«In ricordo di Pasqualino Perfetti»
Lunedì scorso mi è stata comunicata la scomparsa di Pasqualino Perfetti. La polarizzazione dell’attenzione, spesso spasmodica dell’opinione pubblica verso gli eventi bellici, la pandemia, il nuovo go…

Lunedì scorso mi è stata comunicata la scomparsa di Pasqualino Perfetti. La polarizzazione dell’attenzione, spesso spasmodica dell’opinione pubblica verso gli eventi bellici, la pandemia, il nuovo governo, dovrebbe avere, per un momento, valore recessivo di fronte alla scomparsa di un esponente di primo piano della politica regionale, provinciale, cittadina.
Un cursus honorum eccelso, Presidente dell’Ospedale Mariano Santo, Consigliere provinciale, Consigliere comunale, Presidente della Unità Sanitaria locale n. 9, Consigliere regionale, Assessore regionale, Componente nazionale Anci-Sanità.
L’ho conosciuto nel 1980, entrambi candidati al Comune di Cosenza, lui primo degli eletti, ed io quarto: da allora una grandissima amicizia fraterna, una comunanza di appartenenza politica nella D.C. e nella sinistra democristiana.
Una esaltante comune esperienza nell’attuazione della riforma sanitaria: è stato Presidente del Comitato di Gestione dell’U.S.L. n. 9 ed io componente, poi eletto nel Consiglio regionale della Calabria, ricoprendo più volte gli incarichi di Assessore regionale.
La quotidiana frequentazione al Comune, nell’USL, ed all’ANCI (il Comitato di gestione era una sorta di giunta con deleghe specifiche per le enormi competenze, comprendenti sia gli Ospedali che la medicina del territorio) mi ha fatto scoprire un amministratore di grandissima capacità manageriale, rigoroso ed instancabile, un oratore brillante, della scuola di Aldo Moro, Riccardo Misasi, ma anche un uomo generoso e solidale con i più deboli ed umili.

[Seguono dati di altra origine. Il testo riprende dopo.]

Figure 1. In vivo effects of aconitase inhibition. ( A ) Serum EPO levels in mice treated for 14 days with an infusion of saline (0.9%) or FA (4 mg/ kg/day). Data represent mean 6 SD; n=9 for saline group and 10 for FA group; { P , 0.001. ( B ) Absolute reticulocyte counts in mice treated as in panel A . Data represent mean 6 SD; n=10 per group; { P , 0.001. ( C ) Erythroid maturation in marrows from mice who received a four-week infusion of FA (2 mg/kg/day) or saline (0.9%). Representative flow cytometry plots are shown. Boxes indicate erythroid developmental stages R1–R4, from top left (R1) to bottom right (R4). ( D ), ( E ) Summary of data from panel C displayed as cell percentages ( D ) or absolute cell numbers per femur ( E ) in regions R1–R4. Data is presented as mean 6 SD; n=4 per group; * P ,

Avrei tantissimi episodi per ricordare la generosità di Pasqualino, il suo legame reiteratamente manifestato, con Rogliano, il suo paese di origine, con Messina, ove si è laureato, con Diamante ed Amantea, per la passione del mare, il suo amore incomparabile per Rita, la moglie e le figlie, il rapporto di grande affetto ma anche di ironico scambio dialettico e pungente con i qualificatissimi fratelli.
Amava l’eleganza nei modi, nel vestire, nell’eloquio, brillante, anche orgoglioso di sé, dei propri grandi meriti, delle proprie doti innate.
Herman Hesse diceva che “senza amare se stessi non è possibile amare neanche il prossimo”.